“from the very first moment I saw you
that’s when I knew
all the dreams I held in my heart
had suddenly come true
knock me over stone cold sober
not a thing I could say or do
‘cos baby when I’m walking with you now
my eyes are so wide
like you reached right into my head
and turned on the light inside
turning on the light
inside my mind hey”
– David Gray (Be Mine)
David Gray’s album “White Ladder” will always be filled with nostalgia for me. It takes me back to carefree days when Gary and I started seeing each other, falling in love and planning a future together. Our first non-official date was disguised as a business lunch. I had admittedly been flirting with him via email, and invited him to lunch one day when he had just returned from a holiday trip to the states with his sons. Something along the lines of (in reply to a real work email) “Hey Gary, you’re back, we missed you. We should do lunch to catch up.” (I worked for a reseller of the software company he worked for)
So we did lunch. And at the time, I think neither of us had considered the possibility of anything happening between us. It was a business lunch, right? As it turned out, it was the start of our lives together, as we have been inseparable ever since. We shared oysters, a bottle of wine, and more importantly we shared our souls. I returned to the office, a little smiley from the wine, and a lot smiley from the conversations, laughter and, dare I say, that love drunk feeling when you just click with someone. (I remember my boss giving me a very suspicious look when I came waltzing back into the office after 3.)
By the time I got home from work, I kept telling myself that this was not meant to be. Our age gap was too big, he was just flirting with me, and that realistically he wouldn’t want to pursue anything with a “kid”, and that it was a nice lunch, but that would be all. I sent him an SMS saying thanks for the lunch, and hoped we could do it again sometime. He came back with yes, absolutely we should.
I had 2 friends over for dinner that night, and could not hide my elation. I mentioned that I had been for lunch with someone, but wouldn’t tell them who, as I wasn’t sure it was going anywhere (they were work friends, so they would have known who it was).
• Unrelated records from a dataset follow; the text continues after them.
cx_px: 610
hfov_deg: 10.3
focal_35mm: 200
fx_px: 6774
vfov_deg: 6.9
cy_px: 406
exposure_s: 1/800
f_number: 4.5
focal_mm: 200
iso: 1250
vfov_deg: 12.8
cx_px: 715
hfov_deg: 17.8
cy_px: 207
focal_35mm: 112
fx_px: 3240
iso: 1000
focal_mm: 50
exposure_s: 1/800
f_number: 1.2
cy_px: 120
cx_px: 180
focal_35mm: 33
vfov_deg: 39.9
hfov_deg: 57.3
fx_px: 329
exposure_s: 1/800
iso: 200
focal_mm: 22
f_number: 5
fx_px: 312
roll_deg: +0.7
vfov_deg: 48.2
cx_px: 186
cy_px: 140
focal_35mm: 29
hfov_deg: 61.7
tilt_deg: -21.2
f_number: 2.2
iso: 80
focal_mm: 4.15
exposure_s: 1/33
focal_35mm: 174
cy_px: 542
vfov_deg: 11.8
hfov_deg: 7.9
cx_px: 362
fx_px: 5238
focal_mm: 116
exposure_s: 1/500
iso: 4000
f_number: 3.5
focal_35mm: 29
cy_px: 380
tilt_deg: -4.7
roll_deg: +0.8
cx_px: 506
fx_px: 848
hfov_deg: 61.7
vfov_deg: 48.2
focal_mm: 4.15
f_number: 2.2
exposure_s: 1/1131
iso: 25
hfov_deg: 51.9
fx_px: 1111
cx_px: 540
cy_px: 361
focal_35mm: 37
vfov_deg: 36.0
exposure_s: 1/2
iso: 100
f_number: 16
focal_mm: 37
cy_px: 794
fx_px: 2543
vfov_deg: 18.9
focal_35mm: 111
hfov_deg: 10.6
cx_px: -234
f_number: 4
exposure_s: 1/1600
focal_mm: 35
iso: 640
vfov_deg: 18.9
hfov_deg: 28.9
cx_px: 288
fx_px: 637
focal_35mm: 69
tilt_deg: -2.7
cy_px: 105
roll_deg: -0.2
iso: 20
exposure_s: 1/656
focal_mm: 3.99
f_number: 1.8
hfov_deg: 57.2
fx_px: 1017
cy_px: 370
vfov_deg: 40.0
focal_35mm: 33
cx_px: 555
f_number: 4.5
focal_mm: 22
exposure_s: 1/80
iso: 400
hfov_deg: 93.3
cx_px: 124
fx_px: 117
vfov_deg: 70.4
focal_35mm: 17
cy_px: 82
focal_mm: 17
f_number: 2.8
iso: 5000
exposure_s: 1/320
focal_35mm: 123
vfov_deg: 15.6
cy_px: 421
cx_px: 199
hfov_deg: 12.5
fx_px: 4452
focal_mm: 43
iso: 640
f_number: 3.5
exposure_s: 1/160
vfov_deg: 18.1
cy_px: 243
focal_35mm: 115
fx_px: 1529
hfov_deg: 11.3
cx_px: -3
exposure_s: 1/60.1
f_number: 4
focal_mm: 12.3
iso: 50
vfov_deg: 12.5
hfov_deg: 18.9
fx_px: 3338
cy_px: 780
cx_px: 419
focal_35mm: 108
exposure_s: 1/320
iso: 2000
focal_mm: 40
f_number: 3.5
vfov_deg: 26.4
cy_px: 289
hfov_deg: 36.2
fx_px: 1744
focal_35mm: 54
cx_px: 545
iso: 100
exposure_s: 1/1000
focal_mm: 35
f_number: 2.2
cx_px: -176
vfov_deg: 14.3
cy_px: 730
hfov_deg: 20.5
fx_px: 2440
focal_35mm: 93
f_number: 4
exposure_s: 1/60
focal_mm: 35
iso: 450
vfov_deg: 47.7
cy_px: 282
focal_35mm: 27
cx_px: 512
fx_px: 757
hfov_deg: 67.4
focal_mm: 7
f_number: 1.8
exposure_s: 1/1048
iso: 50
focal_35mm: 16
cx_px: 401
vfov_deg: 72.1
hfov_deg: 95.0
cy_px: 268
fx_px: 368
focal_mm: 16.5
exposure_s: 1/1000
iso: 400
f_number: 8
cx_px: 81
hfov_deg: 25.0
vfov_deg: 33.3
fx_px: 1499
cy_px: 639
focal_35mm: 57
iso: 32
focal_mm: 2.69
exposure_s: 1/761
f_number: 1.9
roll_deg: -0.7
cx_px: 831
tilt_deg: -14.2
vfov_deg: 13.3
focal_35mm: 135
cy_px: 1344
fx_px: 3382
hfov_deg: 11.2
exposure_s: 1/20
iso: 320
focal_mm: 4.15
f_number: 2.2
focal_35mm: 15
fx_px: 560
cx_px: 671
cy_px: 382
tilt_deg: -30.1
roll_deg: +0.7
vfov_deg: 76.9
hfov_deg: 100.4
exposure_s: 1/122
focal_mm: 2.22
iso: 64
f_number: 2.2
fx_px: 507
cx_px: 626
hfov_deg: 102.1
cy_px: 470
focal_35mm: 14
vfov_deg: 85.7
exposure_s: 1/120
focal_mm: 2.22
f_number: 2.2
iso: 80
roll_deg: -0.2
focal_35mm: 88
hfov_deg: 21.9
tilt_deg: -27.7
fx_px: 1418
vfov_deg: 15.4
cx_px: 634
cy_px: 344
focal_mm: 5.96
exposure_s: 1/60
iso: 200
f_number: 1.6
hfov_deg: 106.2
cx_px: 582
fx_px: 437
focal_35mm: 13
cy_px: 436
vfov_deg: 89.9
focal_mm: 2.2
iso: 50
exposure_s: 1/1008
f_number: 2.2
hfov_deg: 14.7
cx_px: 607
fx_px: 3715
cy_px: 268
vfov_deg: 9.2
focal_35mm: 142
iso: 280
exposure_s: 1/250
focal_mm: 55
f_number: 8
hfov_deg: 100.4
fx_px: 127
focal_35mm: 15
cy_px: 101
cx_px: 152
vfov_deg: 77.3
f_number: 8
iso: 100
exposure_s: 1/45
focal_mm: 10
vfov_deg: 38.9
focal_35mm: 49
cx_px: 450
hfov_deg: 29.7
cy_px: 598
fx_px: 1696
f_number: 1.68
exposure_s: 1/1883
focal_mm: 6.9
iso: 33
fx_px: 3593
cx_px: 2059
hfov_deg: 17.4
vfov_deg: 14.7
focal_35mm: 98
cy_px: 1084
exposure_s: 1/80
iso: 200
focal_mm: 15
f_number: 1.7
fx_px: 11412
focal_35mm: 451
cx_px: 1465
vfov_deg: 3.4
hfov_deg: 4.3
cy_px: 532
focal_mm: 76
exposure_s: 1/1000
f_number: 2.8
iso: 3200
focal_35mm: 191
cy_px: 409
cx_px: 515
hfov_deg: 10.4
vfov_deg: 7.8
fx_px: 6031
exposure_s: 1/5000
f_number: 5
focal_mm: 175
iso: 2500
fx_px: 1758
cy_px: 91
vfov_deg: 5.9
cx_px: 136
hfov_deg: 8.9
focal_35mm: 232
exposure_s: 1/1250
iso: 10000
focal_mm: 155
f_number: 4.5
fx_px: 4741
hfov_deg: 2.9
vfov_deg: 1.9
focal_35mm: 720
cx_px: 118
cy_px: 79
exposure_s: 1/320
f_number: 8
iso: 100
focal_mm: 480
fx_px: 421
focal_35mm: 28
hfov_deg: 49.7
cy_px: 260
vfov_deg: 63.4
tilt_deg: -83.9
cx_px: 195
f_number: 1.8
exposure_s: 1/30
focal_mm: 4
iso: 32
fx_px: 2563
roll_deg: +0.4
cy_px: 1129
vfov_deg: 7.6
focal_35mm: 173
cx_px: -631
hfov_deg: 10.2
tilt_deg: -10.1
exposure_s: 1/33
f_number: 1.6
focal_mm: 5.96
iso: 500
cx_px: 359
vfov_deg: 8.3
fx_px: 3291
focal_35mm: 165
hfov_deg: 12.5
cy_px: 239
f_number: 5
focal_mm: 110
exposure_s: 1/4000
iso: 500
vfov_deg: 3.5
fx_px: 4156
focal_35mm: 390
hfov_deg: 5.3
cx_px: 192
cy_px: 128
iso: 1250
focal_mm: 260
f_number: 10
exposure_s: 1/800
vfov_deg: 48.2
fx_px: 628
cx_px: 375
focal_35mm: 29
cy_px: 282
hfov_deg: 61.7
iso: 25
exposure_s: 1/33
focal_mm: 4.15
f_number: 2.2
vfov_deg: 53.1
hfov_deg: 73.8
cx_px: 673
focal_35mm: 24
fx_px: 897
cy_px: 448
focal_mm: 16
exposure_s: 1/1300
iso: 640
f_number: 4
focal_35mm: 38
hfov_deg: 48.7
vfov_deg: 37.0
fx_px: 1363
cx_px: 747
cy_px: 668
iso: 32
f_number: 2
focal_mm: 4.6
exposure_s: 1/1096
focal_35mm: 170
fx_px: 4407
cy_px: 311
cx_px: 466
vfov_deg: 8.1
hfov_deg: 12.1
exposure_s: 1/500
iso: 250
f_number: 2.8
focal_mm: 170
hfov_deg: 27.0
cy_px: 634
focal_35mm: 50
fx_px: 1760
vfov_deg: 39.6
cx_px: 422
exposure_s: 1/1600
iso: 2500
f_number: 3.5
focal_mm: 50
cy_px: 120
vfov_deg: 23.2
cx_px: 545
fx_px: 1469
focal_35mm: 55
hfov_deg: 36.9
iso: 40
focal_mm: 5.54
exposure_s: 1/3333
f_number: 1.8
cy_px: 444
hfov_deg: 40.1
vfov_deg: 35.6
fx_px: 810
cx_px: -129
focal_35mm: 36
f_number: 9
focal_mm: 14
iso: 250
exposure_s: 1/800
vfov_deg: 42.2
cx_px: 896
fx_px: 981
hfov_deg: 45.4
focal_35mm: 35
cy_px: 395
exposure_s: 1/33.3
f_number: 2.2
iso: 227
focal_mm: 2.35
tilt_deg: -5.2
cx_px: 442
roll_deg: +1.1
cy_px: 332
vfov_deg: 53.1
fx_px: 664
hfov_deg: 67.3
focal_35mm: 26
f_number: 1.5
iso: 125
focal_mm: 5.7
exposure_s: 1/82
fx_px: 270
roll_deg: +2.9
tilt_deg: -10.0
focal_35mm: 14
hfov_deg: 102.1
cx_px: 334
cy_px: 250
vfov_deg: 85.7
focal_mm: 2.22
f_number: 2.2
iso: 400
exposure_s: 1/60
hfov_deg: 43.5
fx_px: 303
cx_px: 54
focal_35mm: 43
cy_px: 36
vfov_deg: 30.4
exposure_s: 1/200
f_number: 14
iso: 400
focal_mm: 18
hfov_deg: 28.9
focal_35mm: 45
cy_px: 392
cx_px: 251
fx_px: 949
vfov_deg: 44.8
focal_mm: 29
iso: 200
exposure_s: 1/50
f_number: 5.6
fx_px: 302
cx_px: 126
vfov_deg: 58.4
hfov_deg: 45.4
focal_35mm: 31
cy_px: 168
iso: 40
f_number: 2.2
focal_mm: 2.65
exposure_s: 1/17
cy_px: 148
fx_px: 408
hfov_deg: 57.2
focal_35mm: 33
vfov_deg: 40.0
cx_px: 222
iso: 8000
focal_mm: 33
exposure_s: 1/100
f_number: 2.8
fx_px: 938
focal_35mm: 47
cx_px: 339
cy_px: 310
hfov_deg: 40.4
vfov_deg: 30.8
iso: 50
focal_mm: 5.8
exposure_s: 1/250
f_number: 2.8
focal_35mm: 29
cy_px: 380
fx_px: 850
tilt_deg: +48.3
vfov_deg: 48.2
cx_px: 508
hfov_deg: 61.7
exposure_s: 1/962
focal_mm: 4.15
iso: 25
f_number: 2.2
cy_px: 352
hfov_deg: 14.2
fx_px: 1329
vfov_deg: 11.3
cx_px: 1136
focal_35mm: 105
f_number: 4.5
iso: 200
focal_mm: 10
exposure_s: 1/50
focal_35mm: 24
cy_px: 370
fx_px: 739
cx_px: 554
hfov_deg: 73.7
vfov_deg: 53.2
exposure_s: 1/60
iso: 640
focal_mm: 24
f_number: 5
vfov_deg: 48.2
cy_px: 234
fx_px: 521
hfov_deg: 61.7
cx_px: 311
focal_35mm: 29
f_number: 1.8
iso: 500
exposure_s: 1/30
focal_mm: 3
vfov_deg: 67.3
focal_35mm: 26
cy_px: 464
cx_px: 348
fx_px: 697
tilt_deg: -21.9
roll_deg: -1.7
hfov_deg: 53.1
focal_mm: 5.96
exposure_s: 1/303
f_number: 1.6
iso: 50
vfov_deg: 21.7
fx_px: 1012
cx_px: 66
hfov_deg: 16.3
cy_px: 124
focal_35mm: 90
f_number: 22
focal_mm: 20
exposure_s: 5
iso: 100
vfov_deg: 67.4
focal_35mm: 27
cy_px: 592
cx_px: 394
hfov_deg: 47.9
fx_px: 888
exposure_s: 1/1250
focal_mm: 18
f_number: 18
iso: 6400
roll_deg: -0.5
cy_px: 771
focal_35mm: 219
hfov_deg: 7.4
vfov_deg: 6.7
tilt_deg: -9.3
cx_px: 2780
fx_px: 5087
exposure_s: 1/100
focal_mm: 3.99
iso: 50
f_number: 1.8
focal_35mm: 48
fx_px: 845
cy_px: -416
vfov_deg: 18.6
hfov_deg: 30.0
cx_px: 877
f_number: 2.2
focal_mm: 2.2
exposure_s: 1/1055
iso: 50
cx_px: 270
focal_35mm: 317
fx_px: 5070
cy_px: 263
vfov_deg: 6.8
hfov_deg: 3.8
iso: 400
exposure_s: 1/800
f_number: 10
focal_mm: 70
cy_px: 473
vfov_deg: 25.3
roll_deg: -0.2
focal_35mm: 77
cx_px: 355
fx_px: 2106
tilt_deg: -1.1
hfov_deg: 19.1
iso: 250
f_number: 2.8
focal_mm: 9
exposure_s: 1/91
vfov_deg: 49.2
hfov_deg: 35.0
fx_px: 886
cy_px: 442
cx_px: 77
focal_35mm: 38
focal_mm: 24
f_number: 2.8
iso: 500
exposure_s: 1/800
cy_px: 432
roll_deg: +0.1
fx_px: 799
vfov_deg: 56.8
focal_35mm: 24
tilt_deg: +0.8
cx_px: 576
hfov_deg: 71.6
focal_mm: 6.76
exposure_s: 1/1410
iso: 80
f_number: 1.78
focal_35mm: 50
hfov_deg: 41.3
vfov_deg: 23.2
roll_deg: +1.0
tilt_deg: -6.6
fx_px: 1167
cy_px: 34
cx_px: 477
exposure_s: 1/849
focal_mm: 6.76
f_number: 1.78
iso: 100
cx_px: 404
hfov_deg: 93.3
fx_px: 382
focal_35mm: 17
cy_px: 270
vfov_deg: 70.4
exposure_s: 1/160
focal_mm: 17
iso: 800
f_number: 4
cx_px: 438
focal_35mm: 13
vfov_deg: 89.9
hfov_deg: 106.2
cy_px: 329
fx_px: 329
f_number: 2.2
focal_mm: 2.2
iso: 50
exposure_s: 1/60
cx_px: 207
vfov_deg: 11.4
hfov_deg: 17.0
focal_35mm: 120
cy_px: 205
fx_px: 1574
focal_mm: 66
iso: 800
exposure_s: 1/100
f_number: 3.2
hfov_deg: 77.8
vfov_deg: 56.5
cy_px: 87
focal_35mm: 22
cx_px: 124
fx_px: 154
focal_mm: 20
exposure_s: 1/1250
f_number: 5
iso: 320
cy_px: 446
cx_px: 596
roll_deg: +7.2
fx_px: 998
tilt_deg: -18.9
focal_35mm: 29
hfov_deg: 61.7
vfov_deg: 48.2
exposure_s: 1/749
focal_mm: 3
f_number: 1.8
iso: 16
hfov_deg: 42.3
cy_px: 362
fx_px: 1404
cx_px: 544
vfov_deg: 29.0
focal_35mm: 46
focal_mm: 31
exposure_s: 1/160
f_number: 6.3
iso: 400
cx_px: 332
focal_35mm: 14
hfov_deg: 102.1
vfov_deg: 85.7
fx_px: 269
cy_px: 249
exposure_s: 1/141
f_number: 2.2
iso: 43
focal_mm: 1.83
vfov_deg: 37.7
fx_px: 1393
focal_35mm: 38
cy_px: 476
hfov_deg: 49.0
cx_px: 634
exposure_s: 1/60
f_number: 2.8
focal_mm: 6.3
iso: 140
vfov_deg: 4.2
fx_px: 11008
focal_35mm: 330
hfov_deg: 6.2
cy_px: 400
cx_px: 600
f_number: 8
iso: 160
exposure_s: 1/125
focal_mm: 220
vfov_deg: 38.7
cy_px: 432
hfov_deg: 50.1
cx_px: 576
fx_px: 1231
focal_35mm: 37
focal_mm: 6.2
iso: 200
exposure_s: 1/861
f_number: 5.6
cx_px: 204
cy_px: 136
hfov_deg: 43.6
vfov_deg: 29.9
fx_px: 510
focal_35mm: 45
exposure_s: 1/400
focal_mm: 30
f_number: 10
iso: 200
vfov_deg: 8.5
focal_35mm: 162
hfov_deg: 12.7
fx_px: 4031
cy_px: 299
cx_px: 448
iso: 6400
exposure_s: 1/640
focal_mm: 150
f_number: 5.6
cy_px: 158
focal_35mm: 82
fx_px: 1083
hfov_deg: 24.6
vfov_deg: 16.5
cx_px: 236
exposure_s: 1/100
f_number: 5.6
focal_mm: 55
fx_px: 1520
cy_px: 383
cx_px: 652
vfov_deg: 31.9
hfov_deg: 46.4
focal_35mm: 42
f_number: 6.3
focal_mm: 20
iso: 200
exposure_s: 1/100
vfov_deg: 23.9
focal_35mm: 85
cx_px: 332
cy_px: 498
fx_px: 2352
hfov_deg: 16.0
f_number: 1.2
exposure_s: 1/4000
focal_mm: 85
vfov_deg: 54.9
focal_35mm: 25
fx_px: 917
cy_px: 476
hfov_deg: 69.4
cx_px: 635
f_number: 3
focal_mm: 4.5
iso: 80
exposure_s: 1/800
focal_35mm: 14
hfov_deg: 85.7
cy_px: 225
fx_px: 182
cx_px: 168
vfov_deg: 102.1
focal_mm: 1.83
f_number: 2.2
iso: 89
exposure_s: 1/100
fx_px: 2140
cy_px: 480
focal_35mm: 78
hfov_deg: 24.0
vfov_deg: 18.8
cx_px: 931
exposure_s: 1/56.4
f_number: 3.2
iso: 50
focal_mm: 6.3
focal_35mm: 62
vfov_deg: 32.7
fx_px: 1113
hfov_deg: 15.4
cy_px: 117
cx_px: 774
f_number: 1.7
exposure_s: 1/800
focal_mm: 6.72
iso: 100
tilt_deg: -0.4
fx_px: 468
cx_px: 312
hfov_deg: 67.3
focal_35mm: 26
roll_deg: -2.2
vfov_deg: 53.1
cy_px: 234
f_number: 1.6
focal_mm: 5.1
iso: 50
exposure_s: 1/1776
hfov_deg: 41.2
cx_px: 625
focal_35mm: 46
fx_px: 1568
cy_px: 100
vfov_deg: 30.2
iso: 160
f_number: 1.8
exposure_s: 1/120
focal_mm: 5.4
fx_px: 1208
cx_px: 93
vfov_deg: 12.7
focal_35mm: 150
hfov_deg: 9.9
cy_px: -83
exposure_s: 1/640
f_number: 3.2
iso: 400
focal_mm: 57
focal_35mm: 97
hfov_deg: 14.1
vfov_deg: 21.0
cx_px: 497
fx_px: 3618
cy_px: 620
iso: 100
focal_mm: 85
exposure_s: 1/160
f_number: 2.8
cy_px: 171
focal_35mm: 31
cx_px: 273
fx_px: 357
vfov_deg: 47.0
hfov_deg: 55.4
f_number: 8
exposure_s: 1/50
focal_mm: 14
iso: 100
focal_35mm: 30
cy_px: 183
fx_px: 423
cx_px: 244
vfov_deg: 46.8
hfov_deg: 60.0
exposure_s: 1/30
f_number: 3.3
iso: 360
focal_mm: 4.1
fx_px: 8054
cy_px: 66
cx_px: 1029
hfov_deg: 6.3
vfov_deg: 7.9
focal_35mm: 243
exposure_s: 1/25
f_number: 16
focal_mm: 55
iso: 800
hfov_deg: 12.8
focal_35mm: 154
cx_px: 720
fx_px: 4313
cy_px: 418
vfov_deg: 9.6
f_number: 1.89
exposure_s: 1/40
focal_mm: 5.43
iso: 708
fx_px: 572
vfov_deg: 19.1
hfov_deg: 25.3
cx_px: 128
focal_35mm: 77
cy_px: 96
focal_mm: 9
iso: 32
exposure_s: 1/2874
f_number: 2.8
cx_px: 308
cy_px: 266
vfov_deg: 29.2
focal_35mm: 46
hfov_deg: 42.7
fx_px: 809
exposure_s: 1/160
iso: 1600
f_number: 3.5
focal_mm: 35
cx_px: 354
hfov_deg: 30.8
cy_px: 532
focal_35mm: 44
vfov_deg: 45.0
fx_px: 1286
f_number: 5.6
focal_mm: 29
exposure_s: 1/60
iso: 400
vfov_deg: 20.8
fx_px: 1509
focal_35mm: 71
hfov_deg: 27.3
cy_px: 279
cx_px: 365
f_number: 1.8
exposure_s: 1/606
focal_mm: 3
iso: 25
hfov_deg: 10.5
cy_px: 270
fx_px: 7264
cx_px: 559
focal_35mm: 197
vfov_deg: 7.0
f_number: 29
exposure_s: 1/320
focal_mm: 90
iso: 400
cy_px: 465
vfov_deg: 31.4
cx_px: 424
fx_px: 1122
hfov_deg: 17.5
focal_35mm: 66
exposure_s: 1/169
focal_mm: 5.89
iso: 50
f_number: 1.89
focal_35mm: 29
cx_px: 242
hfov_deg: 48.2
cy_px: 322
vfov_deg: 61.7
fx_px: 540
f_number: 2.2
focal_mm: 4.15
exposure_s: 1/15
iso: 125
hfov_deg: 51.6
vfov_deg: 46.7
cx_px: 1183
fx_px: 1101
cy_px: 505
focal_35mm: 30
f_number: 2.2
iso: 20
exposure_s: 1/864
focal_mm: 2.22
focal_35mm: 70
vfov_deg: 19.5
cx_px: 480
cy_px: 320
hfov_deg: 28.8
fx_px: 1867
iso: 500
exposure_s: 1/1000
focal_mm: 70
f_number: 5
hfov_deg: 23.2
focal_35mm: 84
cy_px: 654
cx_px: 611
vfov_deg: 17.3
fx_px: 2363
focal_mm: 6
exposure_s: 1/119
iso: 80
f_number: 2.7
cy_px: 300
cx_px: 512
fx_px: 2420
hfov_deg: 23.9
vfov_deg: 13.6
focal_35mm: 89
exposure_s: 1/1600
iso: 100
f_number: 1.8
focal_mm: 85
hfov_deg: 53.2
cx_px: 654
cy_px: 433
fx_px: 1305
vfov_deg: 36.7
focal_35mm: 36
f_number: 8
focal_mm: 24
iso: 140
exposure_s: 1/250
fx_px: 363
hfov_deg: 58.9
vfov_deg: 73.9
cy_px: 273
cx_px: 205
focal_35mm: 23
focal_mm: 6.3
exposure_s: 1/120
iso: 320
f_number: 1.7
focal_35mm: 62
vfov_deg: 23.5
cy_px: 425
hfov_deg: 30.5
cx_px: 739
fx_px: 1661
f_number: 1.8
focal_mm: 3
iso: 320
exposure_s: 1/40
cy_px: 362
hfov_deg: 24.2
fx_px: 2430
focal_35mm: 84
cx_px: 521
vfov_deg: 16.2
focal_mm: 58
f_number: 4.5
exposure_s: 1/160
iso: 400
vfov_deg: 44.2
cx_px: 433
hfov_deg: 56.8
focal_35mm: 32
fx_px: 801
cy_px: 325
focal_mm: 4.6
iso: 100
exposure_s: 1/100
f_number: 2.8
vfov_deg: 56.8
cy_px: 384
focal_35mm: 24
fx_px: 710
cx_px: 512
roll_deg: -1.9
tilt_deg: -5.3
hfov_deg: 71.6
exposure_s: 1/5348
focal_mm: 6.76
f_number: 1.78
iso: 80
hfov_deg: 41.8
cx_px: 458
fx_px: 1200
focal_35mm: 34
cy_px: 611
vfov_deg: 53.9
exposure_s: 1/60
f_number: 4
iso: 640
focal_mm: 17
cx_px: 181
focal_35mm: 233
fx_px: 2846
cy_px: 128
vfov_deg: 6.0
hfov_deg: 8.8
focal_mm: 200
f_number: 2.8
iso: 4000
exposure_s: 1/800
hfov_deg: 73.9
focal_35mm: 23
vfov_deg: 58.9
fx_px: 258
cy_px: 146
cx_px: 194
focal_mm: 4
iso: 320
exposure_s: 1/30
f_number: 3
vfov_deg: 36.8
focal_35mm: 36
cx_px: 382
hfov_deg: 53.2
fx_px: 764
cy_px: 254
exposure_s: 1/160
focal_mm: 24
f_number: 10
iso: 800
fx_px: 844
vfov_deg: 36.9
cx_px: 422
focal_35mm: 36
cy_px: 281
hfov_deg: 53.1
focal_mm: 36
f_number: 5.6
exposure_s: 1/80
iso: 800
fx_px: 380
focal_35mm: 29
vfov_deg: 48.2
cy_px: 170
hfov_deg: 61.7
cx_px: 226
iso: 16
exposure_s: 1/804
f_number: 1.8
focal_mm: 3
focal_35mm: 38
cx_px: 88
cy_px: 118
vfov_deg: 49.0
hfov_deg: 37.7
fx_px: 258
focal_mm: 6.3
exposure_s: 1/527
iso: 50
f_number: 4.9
I honestly could not get him out of my mind, and my friends kept telling me how absolutely smitten I seemed. We drank some more wine, talked a lot of shit as girl-friends do, and by the time I went to bed, my mind was filled with only Gary.
So we spent the next few days flirting via email and SMS, and acting like nothing was happening when he came in for meetings at my office. And we agreed to go out for dinner the following Saturday. I even agreed to let him fetch me from my house.
On the Friday night, I ended up having a bit of an impromptu party at my house, some good friends, music, dinner, alcohol … and got to bed after 5AM, not exactly what I had planned the night before my first real date with Gary! I was up early as I had a hair appointment booked … cleaned my house, did my usual Saturday chores, and had an afternoon nap. So by the time Gary picked me up for our dinner, I was at least somewhat refreshed.
We had dinner at an awesome Vietnamese restaurant, although I don’t think either of us ate much. We talked as if we had known each other all our lives, as if our age gap was non-existent. After dinner, I hooked my arm in his as we walked back to the car. We had crossed over from being business associates to friends. We then went to the blues room, in the hopes of catching some good live music. We talked, laughed, and shared our first kiss under the smokey club lights. We got home in the early hours of the morning, and he asked me if I wanted to go out for breakfast with some friends of his. So after catching about an hour of sleep (No, really, we just slept!) we got ready to go for breakfast. No-one even realised that we were still technically on our first date! We then went to his house for lunch, as he was expecting some friends for a braai. I went home close to midnight. We were officially together.
So, to get back to the David Gray album, it was Gary’s turn to do something for Valentine’s this year. He made me a great dinner of Oysters to start, Teriyaki Tuna and Salad for mains, and Papaya and Greek yoghurt for pudding. We sat outside, listening to music and talking, and one of the albums in the CD changer was “White Ladder”. The first time we went away for the weekend together, we went to a place called “Old Joe’s Kaya”, and one of the albums we had with us was this one. That weekend away was probably the most magical, special time that we have ever spent together, an almost surreal time, getting to know each other, and realising that we were going to be with each other always. We hadn’t listened to it in ages, and it brought back beautiful memories for both of us, and reminded us of that love-drunk feeling, and how our lives crossed paths because we were destined for each other.
Just over ten years have passed since that first lunch date, and I am still in love with Gary like I was then. So much has happened in ten years: moving in together, getting married, both of us changing jobs, having kids, etc, but I still remember that first lunch so clearly. That feeling of excitement, the fear of letting my guard down and getting hurt, but falling in love deeper than I had ever been in my life.
I am so glad I went to lunch that day!
3 Replies to “Love; then and now”
I tell myself who will want me with two children, and I tell myself things like, I dont want a relationship…but that is because I also have been hurt and am just protecting myself. Perhaps I will remain single…I really am okay about that. I am strong on my own, My own boss…and Its all my children and I have known, just the three of us.
But at the back of my mind, i imagine a relationship, a partnership,….and smile!!